**Work to be completed:**
Look at each line below and count those with the word "planes"; the answer is that number only.

-- Task data follows --

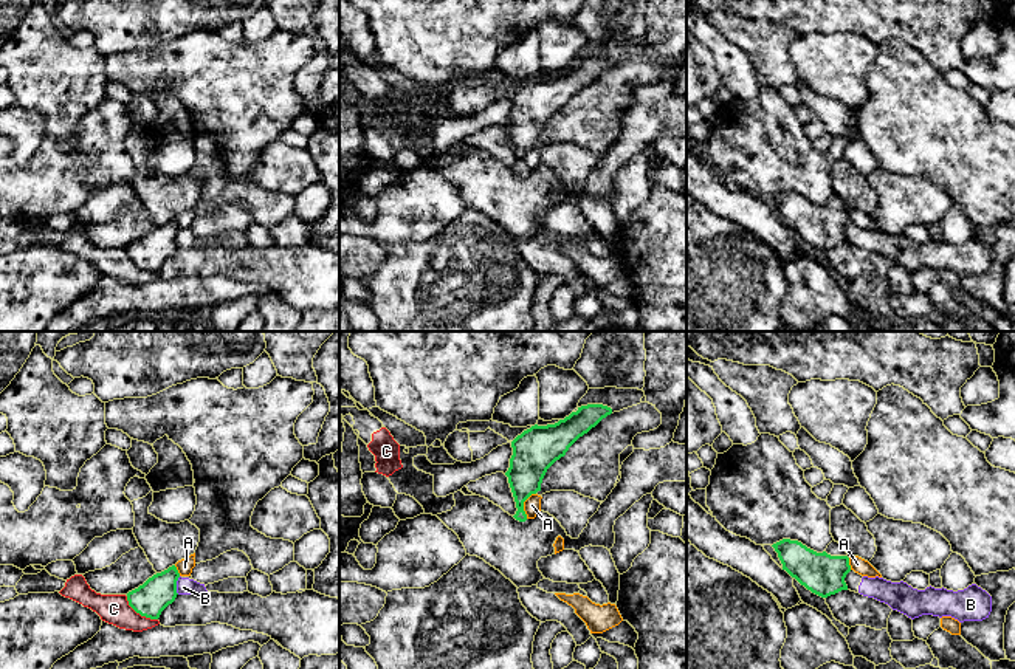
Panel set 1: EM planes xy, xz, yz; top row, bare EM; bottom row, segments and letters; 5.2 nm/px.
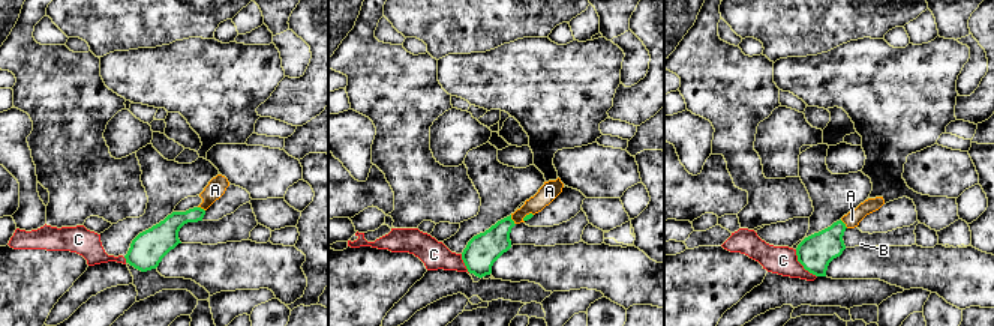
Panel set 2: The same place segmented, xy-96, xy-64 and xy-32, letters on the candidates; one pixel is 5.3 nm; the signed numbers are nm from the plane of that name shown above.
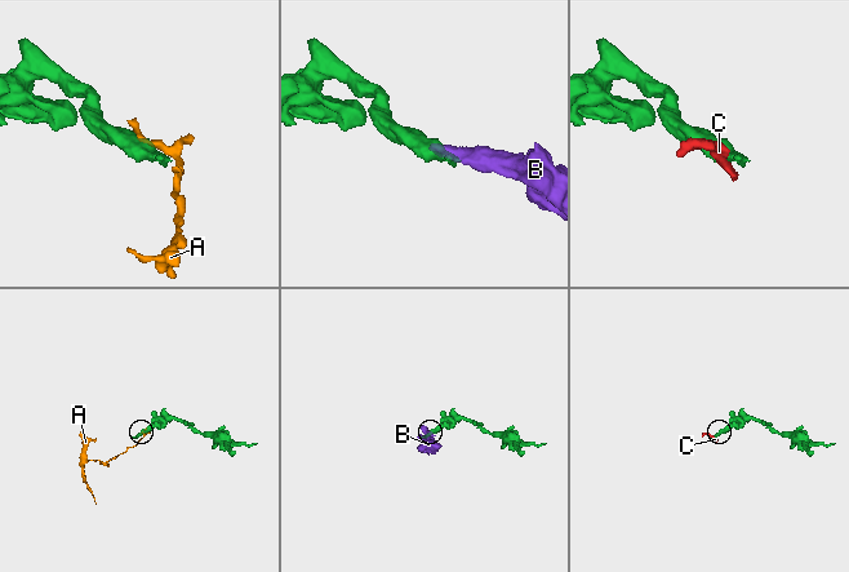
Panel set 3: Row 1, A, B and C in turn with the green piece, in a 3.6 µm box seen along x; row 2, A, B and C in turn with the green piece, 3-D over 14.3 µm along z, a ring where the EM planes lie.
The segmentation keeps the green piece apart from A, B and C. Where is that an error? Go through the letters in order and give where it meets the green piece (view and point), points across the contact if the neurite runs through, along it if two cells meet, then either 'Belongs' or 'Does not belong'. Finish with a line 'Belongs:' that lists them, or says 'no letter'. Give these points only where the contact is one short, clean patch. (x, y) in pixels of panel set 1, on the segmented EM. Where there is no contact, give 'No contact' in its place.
A: Touches green at xz (522, 505). Boundary: xz (535, 493), (524, 502), (526, 518). Does not belong
B: Touches green at xy (175, 586). Does not belong
C: Touches green at xy (140, 614). Boundary: xy (126, 596), (137, 612), (157, 620). Does not belong
Belongs: no letter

-- Task data concluded --

**Response to this exercise:**
2